Ms. Gray, a lawyer in the Labor Department, was galvanized by Roe v. Wade, the 1973 Supreme Court decision that established a woman's right to abortion. She retired from her legal career and devoted the rest of her life to overturning that decision.
"It was such a shock to think that anyone would kill an innocent human being," she told a television interviewer. To allow abortion, she said, was out of character for a nation that had recently passed civil rights laws and had helped at the Nuremberg trials to convict Nazis of crimes against humanity.
A Roman Catholic, Ms. Gray believed that life began at fertilization, and that abortion was murder and not acceptable for any reason: not for rape or incest, for severe abnormalities in the fetus or to save the woman's life.
She joined forces with other abortion opponents, and together they devised a plan for a march in Washington. The first march took place at the Capitol on Jan. 22, 1974, the anniversary of Roe v. Wade. The March for Life group was formed later that year, with the purpose of overturning the ruling. Year after year, tens of thousands braved the cold, and sometimes snow or rain, to participate in the march.
Ms. Gray, slight, animated and articulate, with thick, curly hair and traces of her Texas roots in her speech, would rally the crowds by denouncing "feminist abortionists," comparing abortion to the Holocaust and crying, "Save the babies!" In recent years she invited women who felt they had been harmed by abortion to participate in the marches and to hold up signs saying they regretted their abortions.
She bent for no one. In 1979, when Eleanor Smeal, president of the National Organization for Women, suggested that groups for and against legal abortion should meet and try to find common ground, like promoting birth control, Ms. Gray refused, saying, "Pro-life people will not negotiate with baby killers."
After the 1981 march, attended by 60,000 people, President Ronald Reagan agreed to receive an anti-abortion delegation at the White House. But Ms. Gray refused to attend, saying she thought the president should have addressed the rally.
In 1987 she rescinded an award that her group had given to Dr. C. Everett Koop, the surgeon general, because she disapproved of his explicit talk about sex and his advocating the use of condoms to prevent the spread of AIDS. Ms. Gray believed that recommending birth control encouraged teenagers to have sex and made them "fodder for the abortion mills," as she put it.
"She really stuck to her beliefs and didn't care what people thought," said Jeanne Monahan, who is the interim president of March for Life's board of directors and a director at the Family Research Council, a conservative Christian group. "And yet she had a real graciousness about her as well."
Ms. Gray was born in Big Spring, Tex., on June 24, 1924. Her father was an auto mechanic, and she told The New York Times in 1981 that her childhood had been "economically debilitated."

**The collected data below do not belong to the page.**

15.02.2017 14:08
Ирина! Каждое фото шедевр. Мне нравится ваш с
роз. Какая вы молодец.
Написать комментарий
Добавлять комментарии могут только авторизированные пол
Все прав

After high school, she worked as a secretary for a year to raise money for college, then enrolled at Texas State College for Women in 1941. After the Japanese attacked Pearl Harbor that year, she joined the Women's Army Corps. She finished college after the war under the G.I. Bill, earning a bachelor's degree in business administration and a master's in economics. She received a law degree in 1959 from Georgetown University, which she attended at night.
No immediate family members survive.
Ms. Gray was active in her organization until the end. The Rev. Frank Pavone, the national director of Priests for Life, posted on the organization's Web site an e-mail message that he said she had sent him just days ago. It read in part, "We shall unify and stop the evil of abortion because it is evil."